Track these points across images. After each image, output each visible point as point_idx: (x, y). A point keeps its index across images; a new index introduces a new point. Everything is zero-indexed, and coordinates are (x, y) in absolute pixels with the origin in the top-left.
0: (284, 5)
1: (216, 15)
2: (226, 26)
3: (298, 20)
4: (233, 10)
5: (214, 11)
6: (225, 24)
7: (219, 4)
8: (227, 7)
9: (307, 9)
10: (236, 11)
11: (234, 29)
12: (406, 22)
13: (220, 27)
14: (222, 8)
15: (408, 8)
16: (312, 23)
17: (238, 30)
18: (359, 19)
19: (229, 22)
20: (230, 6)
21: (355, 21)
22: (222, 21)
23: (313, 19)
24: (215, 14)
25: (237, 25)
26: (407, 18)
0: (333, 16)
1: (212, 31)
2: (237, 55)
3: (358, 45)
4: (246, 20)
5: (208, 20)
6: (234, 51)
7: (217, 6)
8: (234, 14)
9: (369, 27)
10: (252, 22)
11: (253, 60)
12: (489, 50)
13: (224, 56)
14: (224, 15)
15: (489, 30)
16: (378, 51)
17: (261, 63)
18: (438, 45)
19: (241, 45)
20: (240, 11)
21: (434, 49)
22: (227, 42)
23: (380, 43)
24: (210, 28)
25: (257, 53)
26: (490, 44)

§ Aim of the exercise: Copy out every entry above word for word, keeping each line, number, and punctuation mark unchanged.

§ Solution for this exercise:
Track these points across images. After each image, output each visible point as point_idx: (x, y). A point keeps its index across images; a new index introduces a new point. Everything is zero-indexed, and coordinates are (x, y) in absolute pixels with the origin in the top-left.
0: (284, 5)
1: (216, 15)
2: (226, 26)
3: (298, 20)
4: (233, 10)
5: (214, 11)
6: (225, 24)
7: (219, 4)
8: (227, 7)
9: (307, 9)
10: (236, 11)
11: (234, 29)
12: (406, 22)
13: (220, 27)
14: (222, 8)
15: (408, 8)
16: (312, 23)
17: (238, 30)
18: (359, 19)
19: (229, 22)
20: (230, 6)
21: (355, 21)
22: (222, 21)
23: (313, 19)
24: (215, 14)
25: (237, 25)
26: (407, 18)
0: (333, 16)
1: (212, 31)
2: (237, 55)
3: (358, 45)
4: (246, 20)
5: (208, 20)
6: (234, 51)
7: (217, 6)
8: (234, 14)
9: (369, 27)
10: (252, 22)
11: (253, 60)
12: (489, 50)
13: (224, 56)
14: (224, 15)
15: (489, 30)
16: (378, 51)
17: (261, 63)
18: (438, 45)
19: (241, 45)
20: (240, 11)
21: (434, 49)
22: (227, 42)
23: (380, 43)
24: (210, 28)
25: (257, 53)
26: (490, 44)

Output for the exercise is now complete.